MATERIAL SUPPLIED:

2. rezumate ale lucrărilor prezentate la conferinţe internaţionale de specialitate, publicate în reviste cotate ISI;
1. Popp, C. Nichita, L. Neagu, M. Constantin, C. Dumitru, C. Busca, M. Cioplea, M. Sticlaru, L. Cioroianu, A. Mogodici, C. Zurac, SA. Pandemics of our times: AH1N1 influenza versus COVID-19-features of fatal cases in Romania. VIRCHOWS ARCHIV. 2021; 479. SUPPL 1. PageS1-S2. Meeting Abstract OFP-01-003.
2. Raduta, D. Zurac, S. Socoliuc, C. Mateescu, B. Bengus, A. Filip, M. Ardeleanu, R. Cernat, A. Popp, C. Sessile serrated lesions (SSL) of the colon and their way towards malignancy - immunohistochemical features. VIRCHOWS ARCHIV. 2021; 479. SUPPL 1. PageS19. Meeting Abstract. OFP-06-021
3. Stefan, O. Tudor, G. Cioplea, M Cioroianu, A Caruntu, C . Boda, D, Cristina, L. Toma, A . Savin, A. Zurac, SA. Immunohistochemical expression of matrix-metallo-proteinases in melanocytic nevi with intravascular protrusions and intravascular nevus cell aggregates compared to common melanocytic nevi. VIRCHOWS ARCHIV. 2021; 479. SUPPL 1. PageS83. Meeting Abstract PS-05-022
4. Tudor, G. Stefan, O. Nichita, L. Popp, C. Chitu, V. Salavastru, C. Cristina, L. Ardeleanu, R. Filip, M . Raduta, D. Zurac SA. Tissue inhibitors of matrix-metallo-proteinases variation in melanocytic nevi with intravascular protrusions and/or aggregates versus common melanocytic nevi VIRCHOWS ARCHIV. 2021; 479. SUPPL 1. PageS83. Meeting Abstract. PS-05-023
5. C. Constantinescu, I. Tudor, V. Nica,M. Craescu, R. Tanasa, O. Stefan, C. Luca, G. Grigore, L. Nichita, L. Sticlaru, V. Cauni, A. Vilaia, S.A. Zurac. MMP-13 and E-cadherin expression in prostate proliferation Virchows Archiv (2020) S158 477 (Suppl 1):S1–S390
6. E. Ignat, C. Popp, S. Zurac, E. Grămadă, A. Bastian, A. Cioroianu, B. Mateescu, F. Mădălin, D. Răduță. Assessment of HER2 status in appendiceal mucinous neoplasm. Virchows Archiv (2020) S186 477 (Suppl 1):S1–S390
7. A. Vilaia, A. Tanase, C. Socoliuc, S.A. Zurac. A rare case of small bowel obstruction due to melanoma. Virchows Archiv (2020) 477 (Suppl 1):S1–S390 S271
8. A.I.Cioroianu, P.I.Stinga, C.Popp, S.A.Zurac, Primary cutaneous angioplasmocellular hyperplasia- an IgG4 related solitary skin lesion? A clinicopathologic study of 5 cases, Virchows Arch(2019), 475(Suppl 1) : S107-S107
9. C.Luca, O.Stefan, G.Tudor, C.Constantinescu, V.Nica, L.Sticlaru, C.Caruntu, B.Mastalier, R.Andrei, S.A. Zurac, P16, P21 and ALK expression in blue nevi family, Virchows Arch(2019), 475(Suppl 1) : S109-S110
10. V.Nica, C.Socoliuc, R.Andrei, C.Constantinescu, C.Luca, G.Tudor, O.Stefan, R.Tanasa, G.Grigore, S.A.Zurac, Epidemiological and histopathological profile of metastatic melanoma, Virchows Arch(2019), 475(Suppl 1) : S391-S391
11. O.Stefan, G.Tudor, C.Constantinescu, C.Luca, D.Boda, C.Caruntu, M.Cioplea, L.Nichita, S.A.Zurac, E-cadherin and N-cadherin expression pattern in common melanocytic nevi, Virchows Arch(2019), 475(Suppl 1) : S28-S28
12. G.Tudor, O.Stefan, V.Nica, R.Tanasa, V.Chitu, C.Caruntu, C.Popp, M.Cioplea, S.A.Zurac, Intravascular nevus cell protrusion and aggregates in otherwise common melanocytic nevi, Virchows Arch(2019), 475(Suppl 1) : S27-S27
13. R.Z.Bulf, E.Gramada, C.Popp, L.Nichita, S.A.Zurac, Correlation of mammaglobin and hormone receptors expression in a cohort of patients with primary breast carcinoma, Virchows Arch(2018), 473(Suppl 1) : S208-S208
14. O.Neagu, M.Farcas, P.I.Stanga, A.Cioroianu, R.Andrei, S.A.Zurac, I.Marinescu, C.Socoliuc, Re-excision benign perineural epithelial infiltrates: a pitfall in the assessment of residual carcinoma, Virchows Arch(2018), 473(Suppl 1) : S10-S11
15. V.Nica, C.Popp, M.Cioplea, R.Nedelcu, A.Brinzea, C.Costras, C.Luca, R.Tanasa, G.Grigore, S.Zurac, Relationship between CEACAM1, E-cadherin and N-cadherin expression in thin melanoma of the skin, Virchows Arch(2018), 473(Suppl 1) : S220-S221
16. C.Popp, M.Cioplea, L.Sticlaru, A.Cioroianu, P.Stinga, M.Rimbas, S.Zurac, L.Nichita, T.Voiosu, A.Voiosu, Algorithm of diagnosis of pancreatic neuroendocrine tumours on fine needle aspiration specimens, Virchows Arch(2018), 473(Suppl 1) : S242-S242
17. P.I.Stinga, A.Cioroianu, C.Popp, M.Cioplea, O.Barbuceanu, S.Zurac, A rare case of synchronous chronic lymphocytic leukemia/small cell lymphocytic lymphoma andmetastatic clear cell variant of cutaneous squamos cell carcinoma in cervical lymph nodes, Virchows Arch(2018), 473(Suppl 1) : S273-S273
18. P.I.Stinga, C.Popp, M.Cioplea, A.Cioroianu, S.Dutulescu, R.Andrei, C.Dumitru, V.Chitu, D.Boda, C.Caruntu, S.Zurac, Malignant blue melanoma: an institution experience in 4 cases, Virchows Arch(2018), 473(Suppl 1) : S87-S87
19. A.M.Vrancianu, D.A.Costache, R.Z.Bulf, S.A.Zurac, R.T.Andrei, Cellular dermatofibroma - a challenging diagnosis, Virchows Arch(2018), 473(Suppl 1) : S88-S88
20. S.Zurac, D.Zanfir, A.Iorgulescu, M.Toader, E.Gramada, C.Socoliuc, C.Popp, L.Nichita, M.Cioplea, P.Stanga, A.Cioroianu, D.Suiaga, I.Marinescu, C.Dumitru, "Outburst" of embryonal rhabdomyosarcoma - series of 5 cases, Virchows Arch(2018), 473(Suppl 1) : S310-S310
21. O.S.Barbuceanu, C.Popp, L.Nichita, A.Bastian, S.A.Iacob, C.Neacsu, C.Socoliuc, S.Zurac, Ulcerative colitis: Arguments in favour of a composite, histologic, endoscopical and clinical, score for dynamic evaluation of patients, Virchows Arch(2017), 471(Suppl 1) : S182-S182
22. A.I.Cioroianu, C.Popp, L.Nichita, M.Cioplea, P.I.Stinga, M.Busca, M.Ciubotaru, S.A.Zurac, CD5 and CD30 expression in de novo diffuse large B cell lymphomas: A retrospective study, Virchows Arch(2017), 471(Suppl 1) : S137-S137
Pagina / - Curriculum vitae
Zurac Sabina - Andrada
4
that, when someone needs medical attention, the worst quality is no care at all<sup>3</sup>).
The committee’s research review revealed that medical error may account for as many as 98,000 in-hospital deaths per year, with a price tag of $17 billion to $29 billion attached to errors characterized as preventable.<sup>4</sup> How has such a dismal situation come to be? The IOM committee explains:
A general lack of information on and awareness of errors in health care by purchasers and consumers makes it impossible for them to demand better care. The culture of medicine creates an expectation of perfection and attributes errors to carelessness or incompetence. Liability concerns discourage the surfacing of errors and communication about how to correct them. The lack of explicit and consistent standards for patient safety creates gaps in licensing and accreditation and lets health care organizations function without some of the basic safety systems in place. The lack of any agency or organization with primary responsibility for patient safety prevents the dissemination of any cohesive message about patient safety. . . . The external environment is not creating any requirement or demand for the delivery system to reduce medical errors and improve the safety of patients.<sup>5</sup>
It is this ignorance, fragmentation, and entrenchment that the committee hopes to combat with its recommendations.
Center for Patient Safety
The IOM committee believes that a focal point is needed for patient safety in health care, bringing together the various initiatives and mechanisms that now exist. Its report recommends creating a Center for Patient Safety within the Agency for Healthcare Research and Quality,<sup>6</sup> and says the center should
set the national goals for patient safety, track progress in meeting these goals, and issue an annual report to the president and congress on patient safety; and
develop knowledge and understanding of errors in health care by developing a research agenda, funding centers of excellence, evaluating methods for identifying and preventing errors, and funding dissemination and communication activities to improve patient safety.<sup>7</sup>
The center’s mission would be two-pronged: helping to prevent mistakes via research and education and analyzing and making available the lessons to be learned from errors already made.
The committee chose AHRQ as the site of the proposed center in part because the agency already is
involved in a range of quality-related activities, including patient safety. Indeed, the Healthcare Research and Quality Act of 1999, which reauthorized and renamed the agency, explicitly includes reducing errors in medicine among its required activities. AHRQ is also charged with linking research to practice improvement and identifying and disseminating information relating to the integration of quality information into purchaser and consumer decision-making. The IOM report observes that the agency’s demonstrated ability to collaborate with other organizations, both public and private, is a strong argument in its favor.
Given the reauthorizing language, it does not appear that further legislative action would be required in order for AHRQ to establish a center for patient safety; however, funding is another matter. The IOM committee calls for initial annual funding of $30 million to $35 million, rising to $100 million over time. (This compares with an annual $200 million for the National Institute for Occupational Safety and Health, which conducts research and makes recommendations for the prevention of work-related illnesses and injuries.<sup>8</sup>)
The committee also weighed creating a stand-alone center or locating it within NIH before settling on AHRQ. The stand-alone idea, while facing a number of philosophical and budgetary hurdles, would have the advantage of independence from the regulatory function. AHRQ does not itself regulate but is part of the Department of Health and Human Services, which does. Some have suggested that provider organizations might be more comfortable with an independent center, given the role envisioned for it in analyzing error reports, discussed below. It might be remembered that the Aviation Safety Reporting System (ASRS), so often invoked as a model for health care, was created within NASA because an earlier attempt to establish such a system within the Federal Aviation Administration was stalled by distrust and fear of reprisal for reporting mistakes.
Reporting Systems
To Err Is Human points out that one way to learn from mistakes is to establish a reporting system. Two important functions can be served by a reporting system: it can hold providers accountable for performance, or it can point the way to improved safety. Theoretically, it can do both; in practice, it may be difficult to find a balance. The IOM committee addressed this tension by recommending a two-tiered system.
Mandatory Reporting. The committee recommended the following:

TASK DIRECTIONS: Only the lines above starting at the one containing "1) : S87-S87" and ending at the one containing "1) : S88-S88", both included, are to be returned, exactly as they read.

TASK RESPONSE:
18. P.I.Stinga, C.Popp, M.Cioplea, A.Cioroianu, S.Dutulescu, R.Andrei, C.Dumitru, V.Chitu, D.Boda, C.Caruntu, S.Zurac, Malignant blue melanoma: an institution experience in 4 cases, Virchows Arch(2018), 473(Suppl 1) : S87-S87
19. A.M.Vrancianu, D.A.Costache, R.Z.Bulf, S.A.Zurac, R.T.Andrei, Cellular dermatofibroma - a challenging diagnosis, Virchows Arch(2018), 473(Suppl 1) : S88-S88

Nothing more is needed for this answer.